— What this task involves —
The pictures get left out, but everything else in the listing below must be duplicated exactly.

*** Records for this exercise Section Begins ***

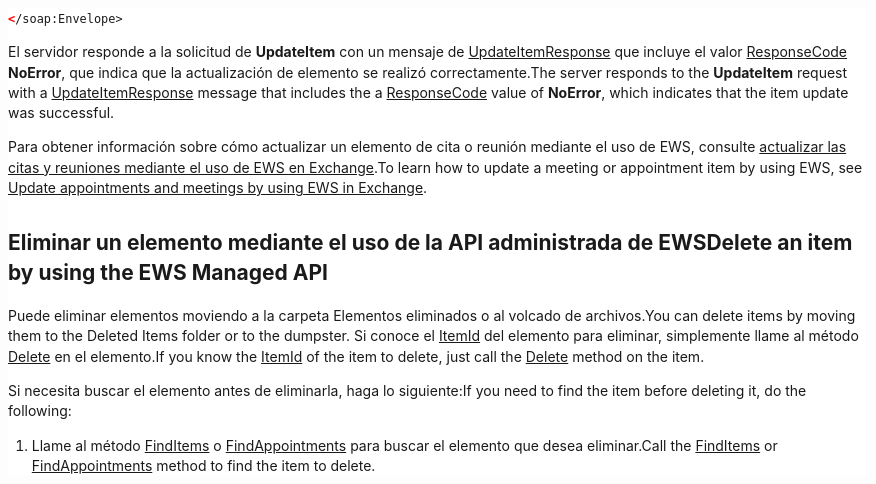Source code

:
 ```XML
</soap:Envelope>
```

<span data-ttu-id="cb72a-221">El servidor responde a la solicitud de **UpdateItem** con un mensaje de [UpdateItemResponse](http://msdn.microsoft.com/library/023b79b4-c675-4669-9112-d85499ec4fc4%28Office.15%29.aspx) que incluye el valor [ResponseCode](http://msdn.microsoft.com/es-es/library/aa580757%28v=exchg.150%29.aspx) **NoError**, que indica que la actualización de elemento se realizó correctamente.</span><span class="sxs-lookup"><span data-stu-id="cb72a-221">The server responds to the **UpdateItem** request with a [UpdateItemResponse](http://msdn.microsoft.com/library/023b79b4-c675-4669-9112-d85499ec4fc4%28Office.15%29.aspx) message that includes the a [ResponseCode](http://msdn.microsoft.com/es-es/library/aa580757%28v=exchg.150%29.aspx) value of **NoError**, which indicates that the item update was successful.</span></span>
  
<span data-ttu-id="cb72a-222">Para obtener información sobre cómo actualizar un elemento de cita o reunión mediante el uso de EWS, consulte [actualizar las citas y reuniones mediante el uso de EWS en Exchange](how-to-update-appointments-and-meetings-by-using-ews-in-exchange.md).</span><span class="sxs-lookup"><span data-stu-id="cb72a-222">To learn how to update a meeting or appointment item by using EWS, see [Update appointments and meetings by using EWS in Exchange](how-to-update-appointments-and-meetings-by-using-ews-in-exchange.md).</span></span>
  
## <a name="delete-an-item-by-using-the-ews-managed-api"></a><span data-ttu-id="cb72a-223">Eliminar un elemento mediante el uso de la API administrada de EWS</span><span class="sxs-lookup"><span data-stu-id="cb72a-223">Delete an item by using the EWS Managed API</span></span>
<span data-ttu-id="cb72a-224"><a name="bk_deleteewsma"> </a></span><span class="sxs-lookup"><span data-stu-id="cb72a-224"></span></span>

<span data-ttu-id="cb72a-225">Puede eliminar elementos moviendo a la carpeta Elementos eliminados o al volcado de archivos.</span><span class="sxs-lookup"><span data-stu-id="cb72a-225">You can delete items by moving them to the Deleted Items folder or to the dumpster.</span></span> <span data-ttu-id="cb72a-226">Si conoce el [ItemId](http://msdn.microsoft.com/es-es/library/microsoft.exchange.webservices.data.item.id%28v=exchg.80%29.aspx) del elemento para eliminar, simplemente llame al método [Delete](http://msdn.microsoft.com/es-es/library/office/dd635072%28v=exchg.80%29.aspx) en el elemento.</span><span class="sxs-lookup"><span data-stu-id="cb72a-226">If you know the [ItemId](http://msdn.microsoft.com/es-es/library/microsoft.exchange.webservices.data.item.id%28v=exchg.80%29.aspx) of the item to delete, just call the [Delete](http://msdn.microsoft.com/es-es/library/office/dd635072%28v=exchg.80%29.aspx) method on the item.</span></span> 
  
<span data-ttu-id="cb72a-227">Si necesita buscar el elemento antes de eliminarla, haga lo siguiente:</span><span class="sxs-lookup"><span data-stu-id="cb72a-227">If you need to find the item before deleting it, do the following:</span></span>
  
1. <span data-ttu-id="cb72a-228">Llame al método [FindItems](http://msdn.microsoft.com/es-es/library/microsoft.exchange.webservices.data.exchangeservice.finditems%28v=exchg.80%29.aspx) o [FindAppointments](http://msdn.microsoft.com/es-es/library/microsoft.exchange.webservices.data.exchangeservice.findappointments%28v=exchg.80%29.aspx) para buscar el elemento que desea eliminar.</span><span class="sxs-lookup"><span data-stu-id="cb72a-228">Call the [FindItems](http://msdn.microsoft.com/es-es/library/microsoft.exchange.webservices.data.exchangeservice.finditems%28v=exchg.80%29.aspx) or [FindAppointments](http://msdn.microsoft.com/es-es/library/microsoft.exchange.webservices.data.exchangeservice.findappointments%28v=exchg.80%29.aspx) method to find the item to delete.</span></span>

*** Records for this exercise Section Ends ***

— Answer space —
Source code

:
 ```XML
</soap:Envelope>
```

<span data-ttu-id="cb72a-221">El servidor responde a la solicitud de **UpdateItem** con un mensaje de [UpdateItemResponse](http://msdn.microsoft.com/library/023b79b4-c675-4669-9112-d85499ec4fc4%28Office.15%29.aspx) que incluye el valor [ResponseCode](http://msdn.microsoft.com/es-es/library/aa580757%28v=exchg.150%29.aspx) **NoError**, que indica que la actualización de elemento se realizó correctamente.</span><span class="sxs-lookup"><span data-stu-id="cb72a-221">The server responds to the **UpdateItem** request with a [UpdateItemResponse](http://msdn.microsoft.com/library/023b79b4-c675-4669-9112-d85499ec4fc4%28Office.15%29.aspx) message that includes the a [ResponseCode](http://msdn.microsoft.com/es-es/library/aa580757%28v=exchg.150%29.aspx) value of **NoError**, which indicates that the item update was successful.</span></span>
  
<span data-ttu-id="cb72a-222">Para obtener información sobre cómo actualizar un elemento de cita o reunión mediante el uso de EWS, consulte [actualizar las citas y reuniones mediante el uso de EWS en Exchange](how-to-update-appointments-and-meetings-by-using-ews-in-exchange.md).</span><span class="sxs-lookup"><span data-stu-id="cb72a-222">To learn how to update a meeting or appointment item by using EWS, see [Update appointments and meetings by using EWS in Exchange](how-to-update-appointments-and-meetings-by-using-ews-in-exchange.md).</span></span>
  
## <a name="delete-an-item-by-using-the-ews-managed-api"></a><span data-ttu-id="cb72a-223">Eliminar un elemento mediante el uso de la API administrada de EWS</span><span class="sxs-lookup"><span data-stu-id="cb72a-223">Delete an item by using the EWS Managed API</span></span>
<span data-ttu-id="cb72a-224"><a name="bk_deleteewsma"> </a></span><span class="sxs-lookup"><span data-stu-id="cb72a-224"></span></span>

<span data-ttu-id="cb72a-225">Puede eliminar elementos moviendo a la carpeta Elementos eliminados o al volcado de archivos.</span><span class="sxs-lookup"><span data-stu-id="cb72a-225">You can delete items by moving them to the Deleted Items folder or to the dumpster.</span></span> <span data-ttu-id="cb72a-226">Si conoce el [ItemId](http://msdn.microsoft.com/es-es/library/microsoft.exchange.webservices.data.item.id%28v=exchg.80%29.aspx) del elemento para eliminar, simplemente llame al método [Delete](http://msdn.microsoft.com/es-es/library/office/dd635072%28v=exchg.80%29.aspx) en el elemento.</span><span class="sxs-lookup"><span data-stu-id="cb72a-226">If you know the [ItemId](http://msdn.microsoft.com/es-es/library/microsoft.exchange.webservices.data.item.id%28v=exchg.80%29.aspx) of the item to delete, just call the [Delete](http://msdn.microsoft.com/es-es/library/office/dd635072%28v=exchg.80%29.aspx) method on the item.</span></span> 
  
<span data-ttu-id="cb72a-227">Si necesita buscar el elemento antes de eliminarla, haga lo siguiente:</span><span class="sxs-lookup"><span data-stu-id="cb72a-227">If you need to find the item before deleting it, do the following:</span></span>
  
1. <span data-ttu-id="cb72a-228">Llame al método [FindItems](http://msdn.microsoft.com/es-es/library/microsoft.exchange.webservices.data.exchangeservice.finditems%28v=exchg.80%29.aspx) o [FindAppointments](http://msdn.microsoft.com/es-es/library/microsoft.exchange.webservices.data.exchangeservice.findappointments%28v=exchg.80%29.aspx) para buscar el elemento que desea eliminar.</span><span class="sxs-lookup"><span data-stu-id="cb72a-228">Call the [FindItems](http://msdn.microsoft.com/es-es/library/microsoft.exchange.webservices.data.exchangeservice.finditems%28v=exchg.80%29.aspx) or [FindAppointments](http://msdn.microsoft.com/es-es/library/microsoft.exchange.webservices.data.exchangeservice.findappointments%28v=exchg.80%29.aspx) method to find the item to delete.</span></span>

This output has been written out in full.